_WHAT IS REQUIRED_
Copy word for word the lines below, from the line with "acquired or expropriated through the" to the line with "appraisal services and facilities to the", both of those lines included.

□ □ □ □ □ □ □

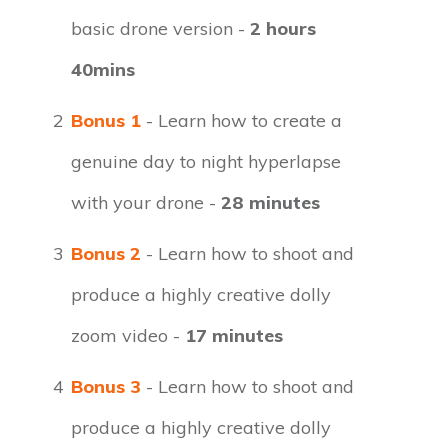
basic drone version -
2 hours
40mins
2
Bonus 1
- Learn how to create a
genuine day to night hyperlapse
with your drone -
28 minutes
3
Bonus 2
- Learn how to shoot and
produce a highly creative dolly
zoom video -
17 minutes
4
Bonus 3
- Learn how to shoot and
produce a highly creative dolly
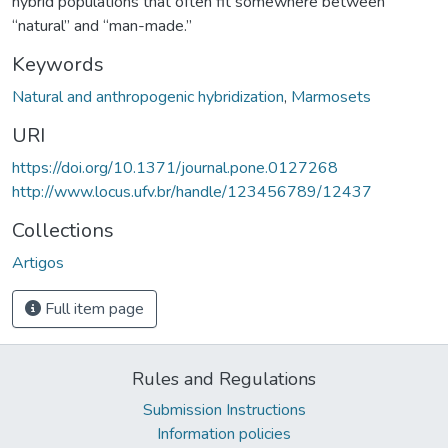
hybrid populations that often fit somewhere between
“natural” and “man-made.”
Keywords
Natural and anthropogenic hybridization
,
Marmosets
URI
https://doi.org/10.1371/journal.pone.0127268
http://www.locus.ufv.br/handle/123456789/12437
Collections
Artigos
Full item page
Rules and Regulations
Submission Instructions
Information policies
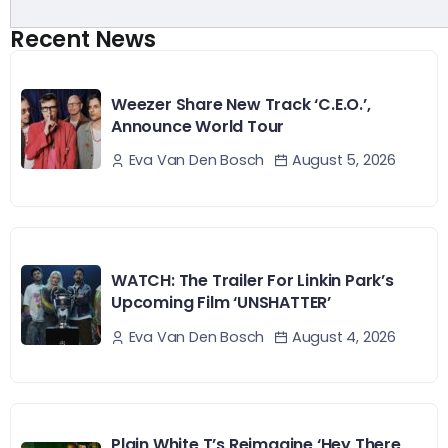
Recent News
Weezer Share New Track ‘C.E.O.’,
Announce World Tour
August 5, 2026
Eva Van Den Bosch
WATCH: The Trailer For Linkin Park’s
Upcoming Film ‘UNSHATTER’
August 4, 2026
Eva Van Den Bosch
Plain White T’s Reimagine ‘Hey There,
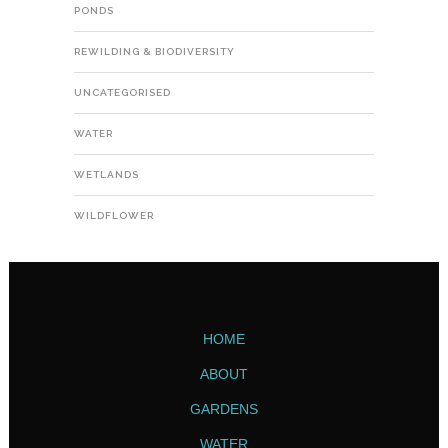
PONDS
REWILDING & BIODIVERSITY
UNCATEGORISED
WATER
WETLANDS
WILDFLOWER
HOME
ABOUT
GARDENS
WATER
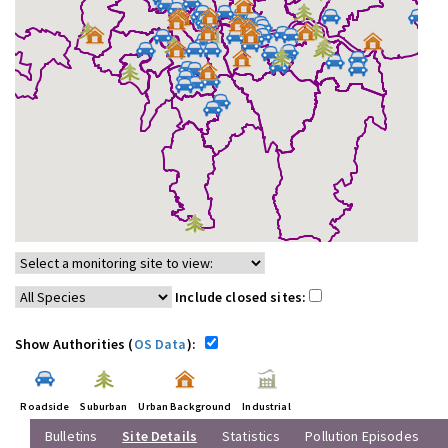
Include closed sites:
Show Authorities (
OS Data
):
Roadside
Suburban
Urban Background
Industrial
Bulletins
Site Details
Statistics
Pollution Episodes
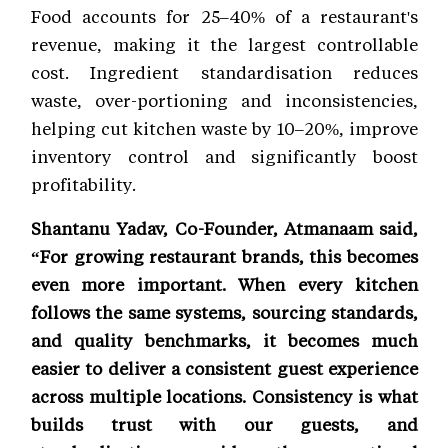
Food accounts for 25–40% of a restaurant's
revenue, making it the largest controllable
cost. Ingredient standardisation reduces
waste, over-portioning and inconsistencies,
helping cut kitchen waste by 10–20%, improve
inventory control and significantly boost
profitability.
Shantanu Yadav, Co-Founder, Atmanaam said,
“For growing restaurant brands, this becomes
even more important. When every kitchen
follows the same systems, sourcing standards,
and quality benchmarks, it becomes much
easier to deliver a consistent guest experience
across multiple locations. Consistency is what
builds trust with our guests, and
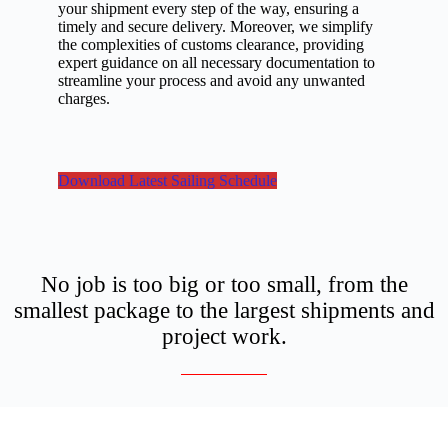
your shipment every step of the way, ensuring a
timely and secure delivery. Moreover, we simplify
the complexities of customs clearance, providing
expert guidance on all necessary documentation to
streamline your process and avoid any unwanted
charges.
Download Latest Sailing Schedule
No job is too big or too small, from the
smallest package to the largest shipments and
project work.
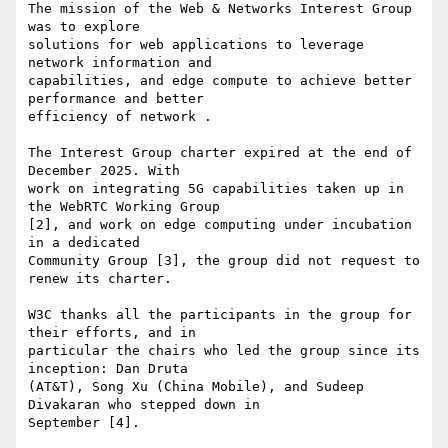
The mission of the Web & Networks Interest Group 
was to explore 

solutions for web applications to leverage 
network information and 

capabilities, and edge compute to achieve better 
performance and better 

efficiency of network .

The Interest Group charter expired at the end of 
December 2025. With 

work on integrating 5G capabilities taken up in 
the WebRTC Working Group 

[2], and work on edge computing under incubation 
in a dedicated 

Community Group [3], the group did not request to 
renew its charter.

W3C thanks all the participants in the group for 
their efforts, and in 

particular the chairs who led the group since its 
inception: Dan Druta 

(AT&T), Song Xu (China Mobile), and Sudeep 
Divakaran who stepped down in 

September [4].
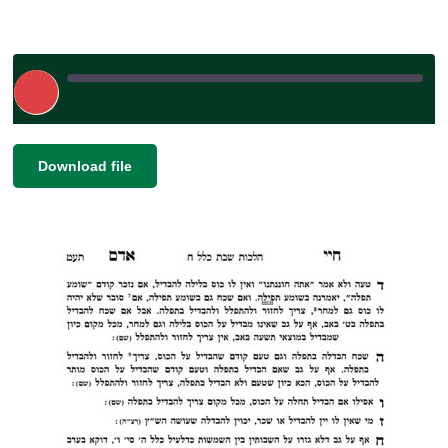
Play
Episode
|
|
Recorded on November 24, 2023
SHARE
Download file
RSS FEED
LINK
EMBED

□ □ □ □ □ □ □

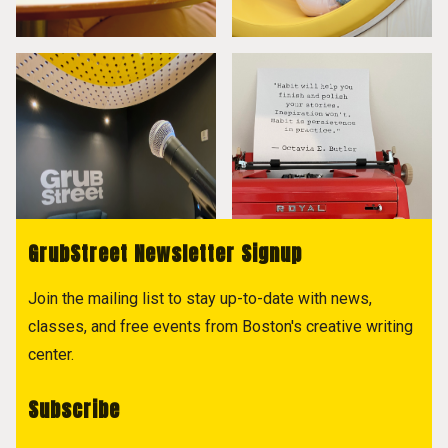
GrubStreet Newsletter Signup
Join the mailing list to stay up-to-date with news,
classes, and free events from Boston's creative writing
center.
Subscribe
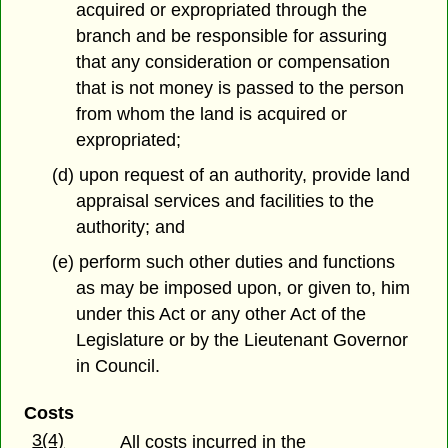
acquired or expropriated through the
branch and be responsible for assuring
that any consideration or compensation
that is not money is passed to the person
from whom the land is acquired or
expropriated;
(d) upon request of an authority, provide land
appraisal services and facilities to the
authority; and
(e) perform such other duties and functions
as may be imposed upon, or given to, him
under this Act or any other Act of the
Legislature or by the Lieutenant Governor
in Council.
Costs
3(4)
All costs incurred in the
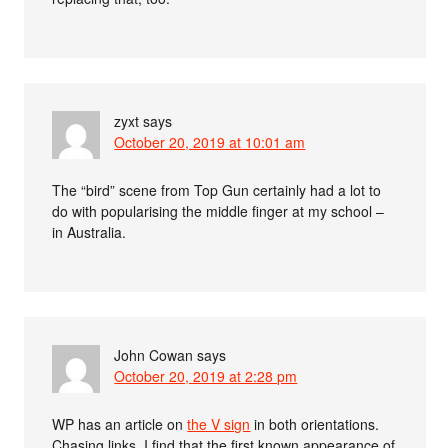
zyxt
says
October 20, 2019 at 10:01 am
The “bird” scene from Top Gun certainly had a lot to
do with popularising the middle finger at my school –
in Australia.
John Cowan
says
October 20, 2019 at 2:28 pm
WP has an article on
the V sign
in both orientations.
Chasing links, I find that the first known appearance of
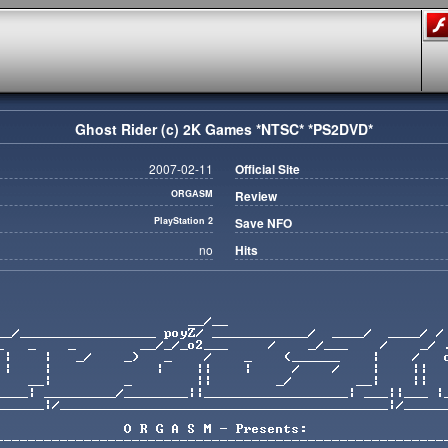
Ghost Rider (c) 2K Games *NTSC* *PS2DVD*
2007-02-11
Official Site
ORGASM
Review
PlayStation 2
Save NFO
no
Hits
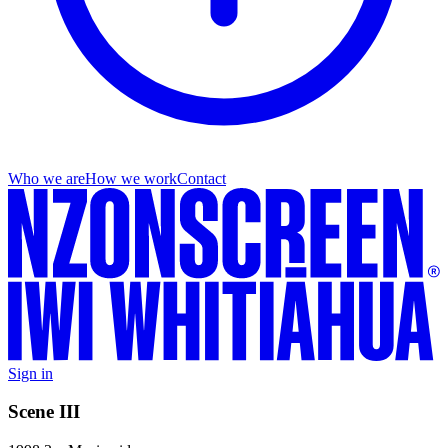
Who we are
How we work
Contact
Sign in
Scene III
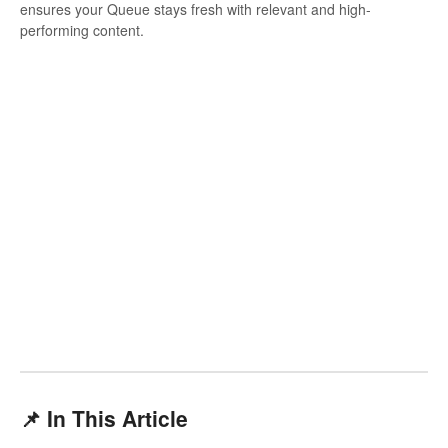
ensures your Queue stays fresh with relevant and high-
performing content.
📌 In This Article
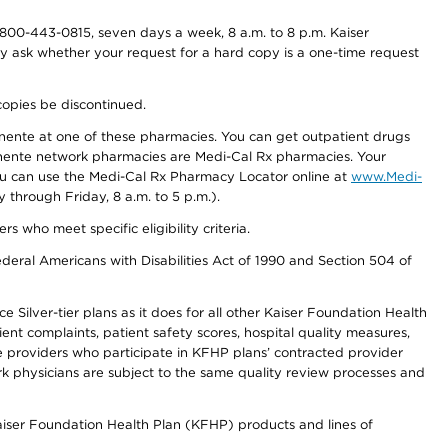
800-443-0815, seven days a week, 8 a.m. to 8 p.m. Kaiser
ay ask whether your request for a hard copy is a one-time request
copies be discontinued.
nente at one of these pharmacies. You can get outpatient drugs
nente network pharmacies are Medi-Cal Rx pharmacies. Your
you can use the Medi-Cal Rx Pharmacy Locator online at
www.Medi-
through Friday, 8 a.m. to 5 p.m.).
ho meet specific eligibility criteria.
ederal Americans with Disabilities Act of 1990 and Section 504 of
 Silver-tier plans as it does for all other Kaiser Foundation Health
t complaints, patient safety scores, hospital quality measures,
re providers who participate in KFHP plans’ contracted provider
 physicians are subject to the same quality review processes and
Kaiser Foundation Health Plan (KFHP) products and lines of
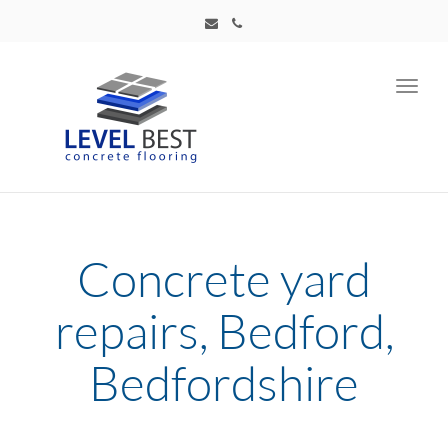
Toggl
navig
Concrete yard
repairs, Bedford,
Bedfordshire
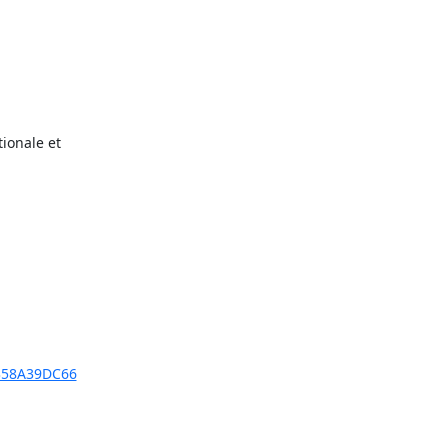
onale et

□ □ □ □ □ □ □

_COMPLETED EXERCISE_
acquired or expropriated through the
branch and be responsible for assuring
that any consideration or compensation
that is not money is passed to the person
from whom the land is acquired or
expropriated;
(d) upon request of an authority, provide land
appraisal services and facilities to the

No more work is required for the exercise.